Whilst the primary objective of early diagnosis initiatives is to achieve a stage shift, thereby increasing cure rates, there are other benefits to early diagnosis. Depressingly frequently, patients present for the first time to secondary care with extensive disease and poor performance status, often as medical emergencies, and have very poor outcomes. These patients frequently die in hospital, robbing them and their relatives of the opportunity properly to make preparations for their death. When patients are diagnosed only when they have become ill and frail, opportunities for treatments with proven palliative and life-prolonging value, including palliative care, chemotherapy, radiotherapy and targeted therapies, are missed. Whilst Des Spence is arguing against attempting early diagnosis, is he really arguing for this?

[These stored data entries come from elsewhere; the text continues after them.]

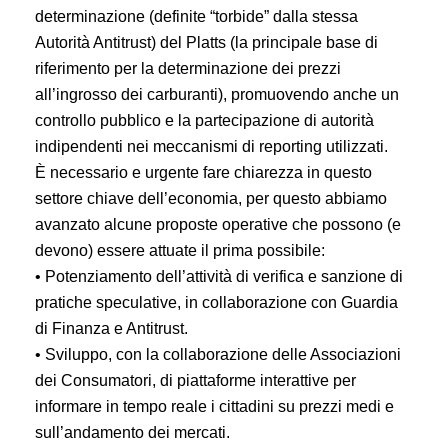
determinazione (definite “torbide” dalla stessa
Autorità Antitrust) del Platts (la principale base di
riferimento per la determinazione dei prezzi
all’ingrosso dei carburanti), promuovendo anche un
controllo pubblico e la partecipazione di autorità
indipendenti nei meccanismi di reporting utilizzati.
È necessario e urgente fare chiarezza in questo
settore chiave dell’economia, per questo abbiamo
avanzato alcune proposte operative che possono (e
devono) essere attuate il prima possibile:
• Potenziamento dell’attività di verifica e sanzione di
pratiche speculative, in collaborazione con Guardia
di Finanza e Antitrust.
• Sviluppo, con la collaborazione delle Associazioni
dei Consumatori, di piattaforme interattive per
informare in tempo reale i cittadini su prezzi medi e
sull’andamento dei mercati.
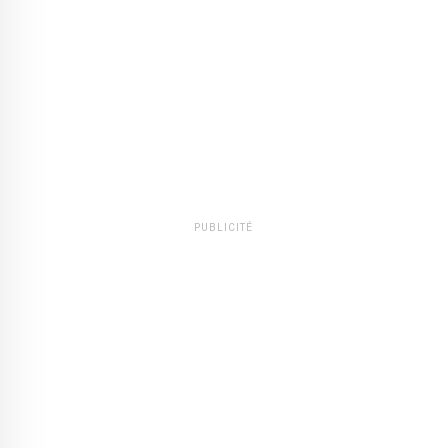
PUBLICITÉ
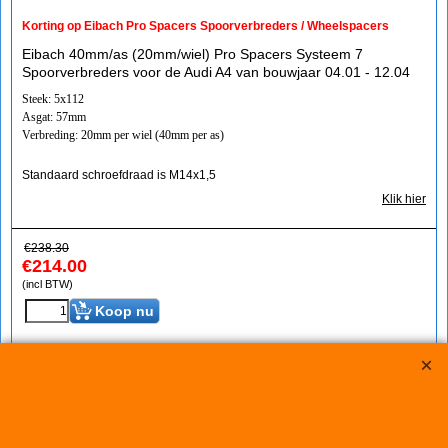
Korting op Eibach Pro Spacers Spoorverbreders / Wheelspacers
Eibach 40mm/as (20mm/wiel) Pro Spacers Systeem 7
Spoorverbreders voor de Audi A4 van bouwjaar 04.01 - 12.04
Steek: 5x112
Asgat: 57mm
Verbreding: 20mm per wiel (40mm per as)
Standaard schroefdraad is M14x1,5
Klik hier
€
238.30
€
214.00
(incl BTW)
Koop nu
S90-7-25-005*221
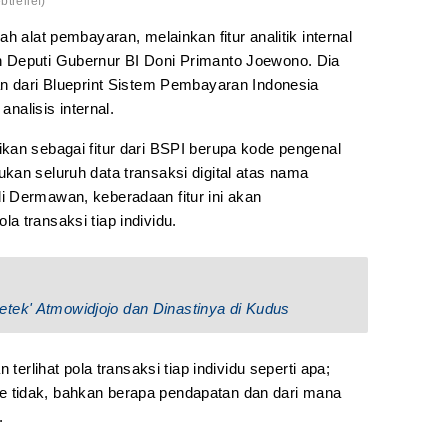
btrelief)
h alat pembayaran, melainkan fitur analitik internal
 Deputi Gubernur BI Doni Primanto Joewono. Dia
an dari Blueprint Sistem Pembayaran Indonesia
analisis internal.
kan sebagai fitur dari BSPI berupa kode pengenal
kan seluruh data transaksi digital atas nama
 Dermawan, keberadaan fitur ini akan
 transaksi tiap individu.
tek' Atmowidjojo dan Dinastinya di Kudus
 terlihat pola transaksi tiap individu seperti apa;
line tidak, bahkan berapa pendapatan dan dari mana
.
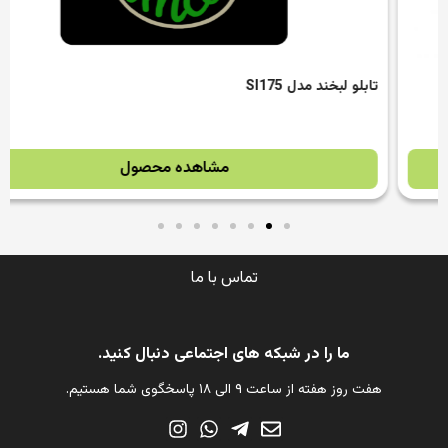
تابلو لبخند مدل SI175
مشاهده محصول
تماس با ما
ما را در شبکه های اجتماعی دنبال کنید.
هفت روز هفته از ساعت ۹ الی ۱۸ پاسخگوی شما هستیم.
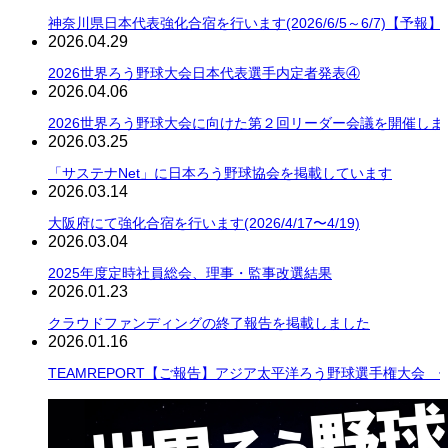
神奈川県日本代表強化合宿を行います(2026/6/5～6/7)【予報】
2026.04.29
2026世界ろう野球大会日本代表選手内定者発表④
2026.04.06
2026世界ろう野球大会に向けた第２回リーダー会議を開催しま
2026.03.25
「サステナNet」に日本ろう野球協会を掲載しています
2026.03.14
大阪府にて強化合宿を行います(2026/4/17〜4/19)
2026.03.04
2025年度定時社員総会、理事・監事改選結果
2026.01.23
クラウドファンディングの終了報告を掲載しました
2026.01.16
TEAMREPORT【ご報告】アジア太平洋ろう野球選手権大会 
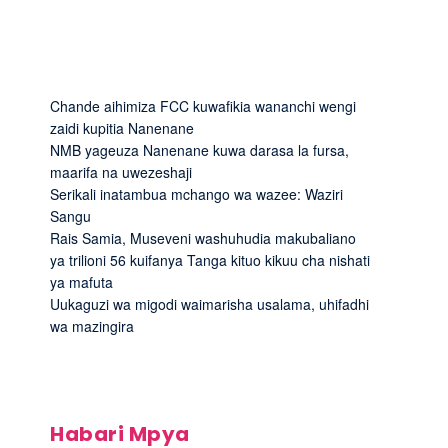
Chande aihimiza FCC kuwafikia wananchi wengi
zaidi kupitia Nanenane
NMB yageuza Nanenane kuwa darasa la fursa,
maarifa na uwezeshaji
Serikali inatambua mchango wa wazee: Waziri
Sangu
Rais Samia, Museveni washuhudia makubaliano
ya trilioni 56 kuifanya Tanga kituo kikuu cha nishati
ya mafuta
Uukaguzi wa migodi waimarisha usalama, uhifadhi
wa mazingira
Habari Mpya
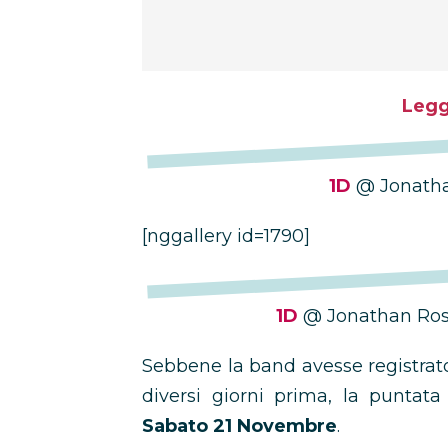
Legg
1D
@ Jonath
[nggallery id=1790]
1D
@ Jonathan Ross
Sebbene la band avesse registrat
diversi giorni prima, la puntat
Sabato 21 Novembre
.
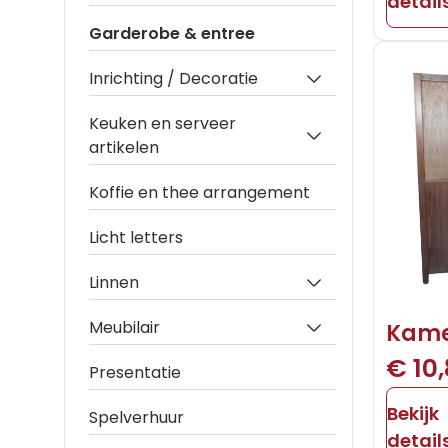
detail
Garderobe & entree
Inrichting / Decoratie
Keuken en serveer
artikelen
Koffie en thee arrangement
Licht letters
Linnen
Meubilair
Kame
€ 10
Presentatie
Bekijk
Spelverhuur
detail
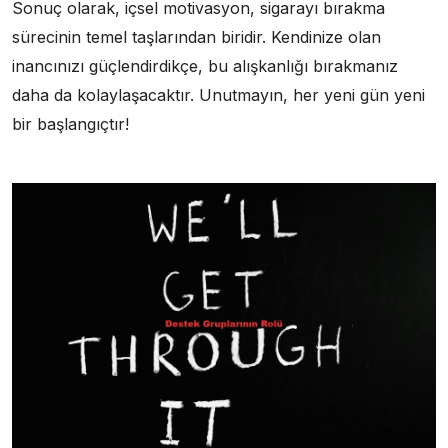
Sonuç olarak, içsel motivasyon, sigarayı bırakma
sürecinin temel taşlarından biridir. Kendinize olan
inancınızı güçlendirdikçe, bu alışkanlığı bırakmanız
daha da kolaylaşacaktır. Unutmayın, her yeni gün yeni
bir başlangıçtır!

The Doncaster study4 sought to address the public ignorance and the poor observance of NICE guidance on when to do a chest X-ray in primary care, head on. Public awareness was raised and there was a significant 26% increase in the number of chest X-rays done. Due to small numbers, the positive effects seen on number of lung cancers diagnosed failed to reach statistical significance and the study was not powered to show an improvement in the number of patients identified with curable disease. Dr Spence is quite incorrect though to say the study showed “no impact on the presentation of treatable lung cancer.” In a follow up study, we have again found beneficial trends, including a 10% increase in the number of cases found (implying catch-up and that earlier diagnosis was occurring) and a 50% increase in the number of patients diagnosed with stage 1 disease.
I believe the national early diagnosis campaign therefore represents a bold and exciting experiment to test the hypothesis that increased awareness by the public and their doctors can lead to earlier diagnosis and improve disease outcomes, at least up to international standards.
1. Buccheri G,.Ferrigno D. Lung cancer: clinical presentation and specialist referral time. European Respiratory Journal 2004;24:898-904.
2. Hamilton W, Peters TJ, Round A, Sharp D. What are the clinical features of lung cancer before the diagnosis is made? A population based case-control study. Thorax 2005;60:1059-65
3. Coleman MP, Forman D, Bryant H, Butler J, Rachet B, Maringe C et al. Cancer survival in Australia, Canada, Denmark, Norway, Sweden, and the UK, 1995-2007 (the International Cancer Benchmarking Partnership): an analysis of population-based cancer registry data. Lancet 2011;377:127-38.
4. Athey VL, Suckling RJ, Tod AM, Walters SJ, Rogers TK. Early diagnosis of lung cancer: evaluation of a community-based social marketing intervention. Thorax 2012;67:412-417.